_Brief_
In your copy, leave out the pictures and reproduce the listing below exactly.

_Data section_
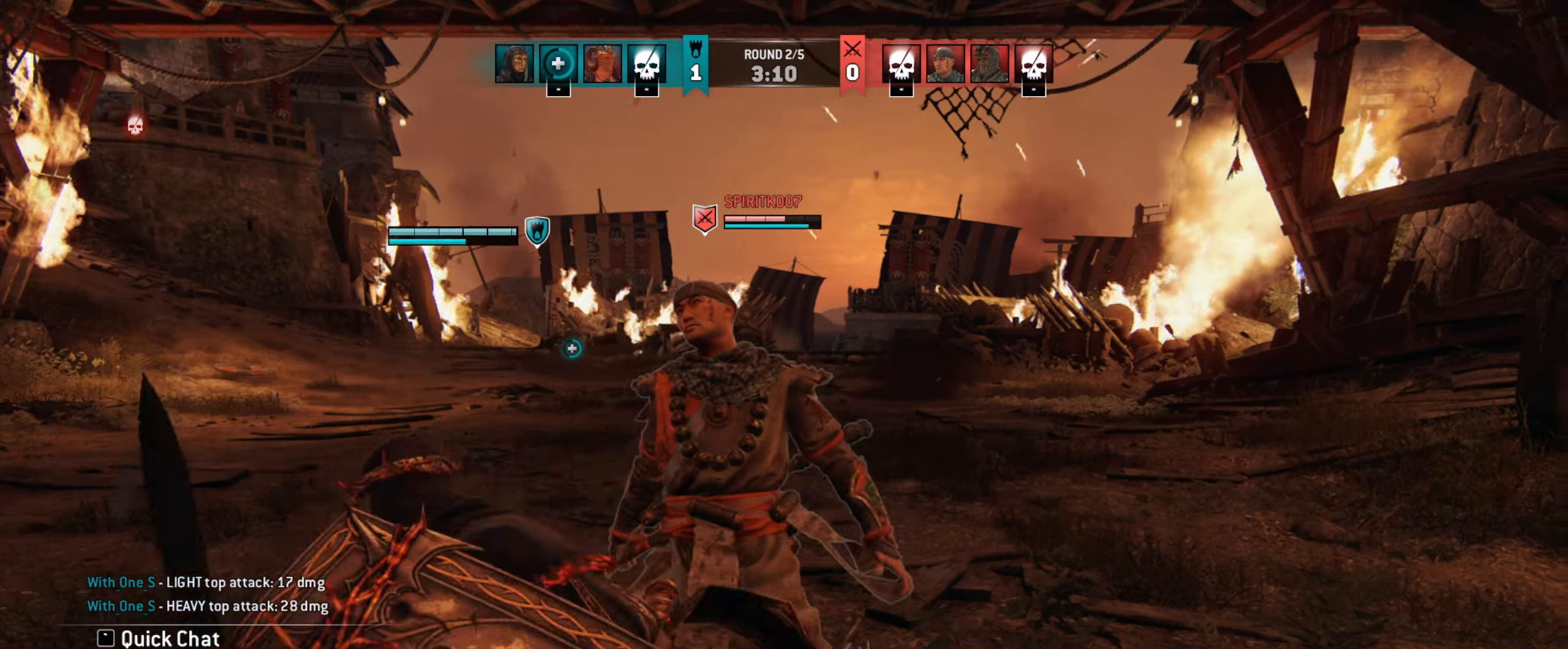
{"keys": [], "mouse": [], "events": [[283, "w", "up"]]}
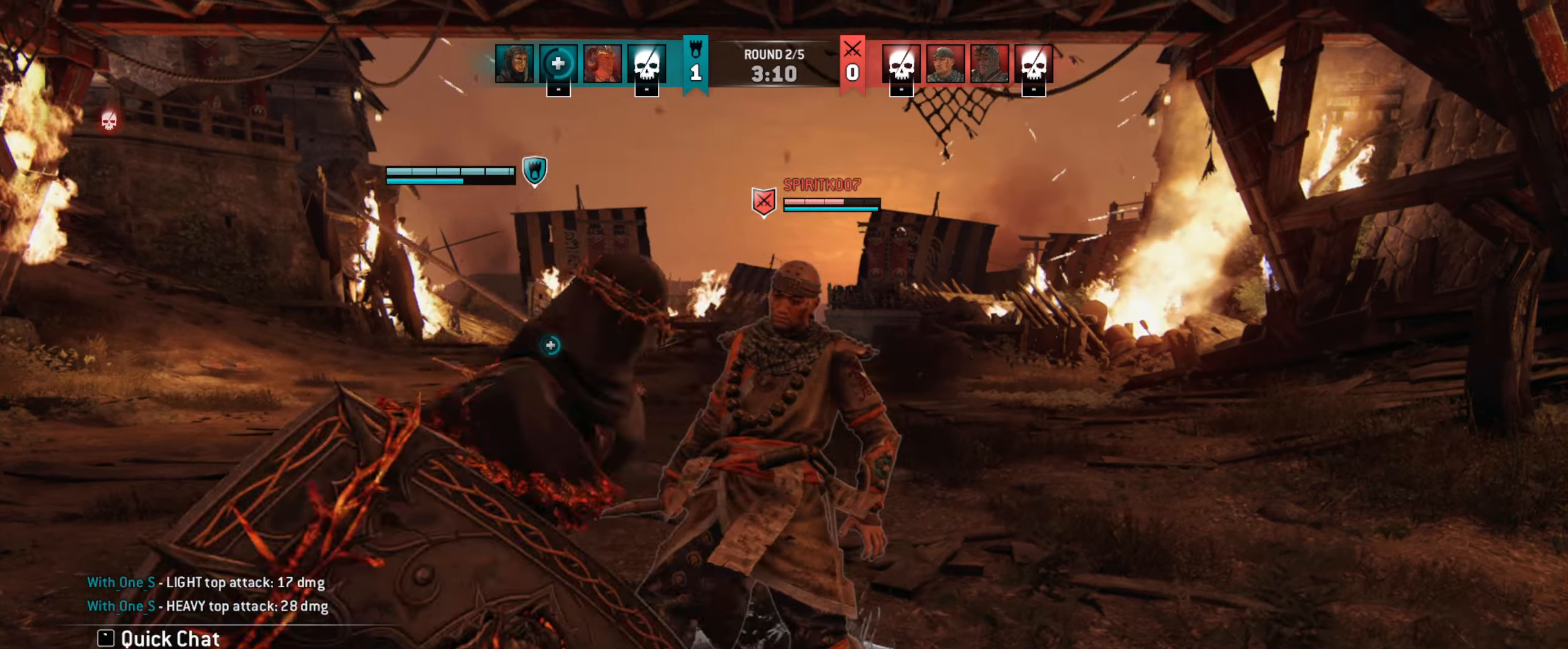
{"keys": [], "mouse": [], "events": [[283, "mouse_right", "down"], [383, "mouse_right", "up"]]}
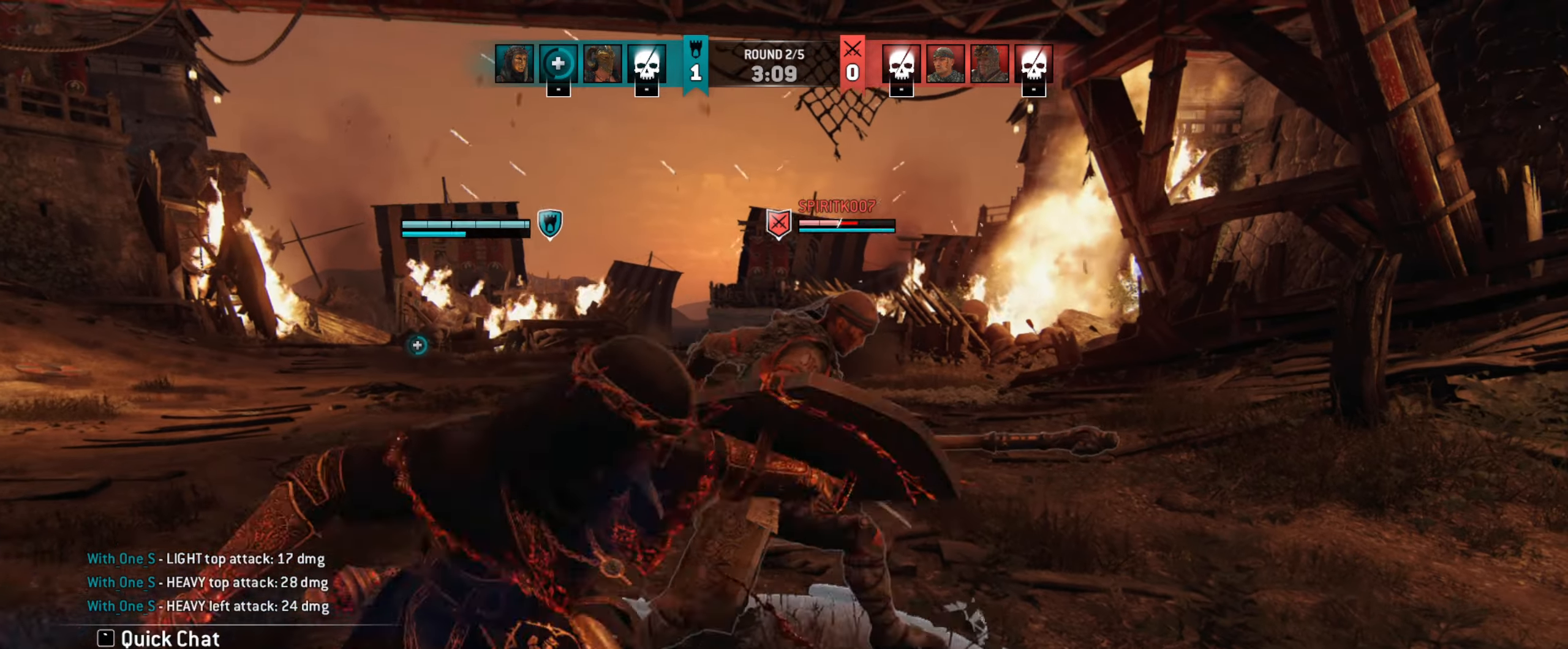
{"keys": [], "mouse": [], "events": []}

_Response to the exercise_
{"keys": [], "mouse": [], "events": [[283, "w", "up"]]}
{"keys": [], "mouse": [], "events": [[283, "mouse_right", "down"], [383, "mouse_right", "up"]]}
{"keys": [], "mouse": [], "events": []}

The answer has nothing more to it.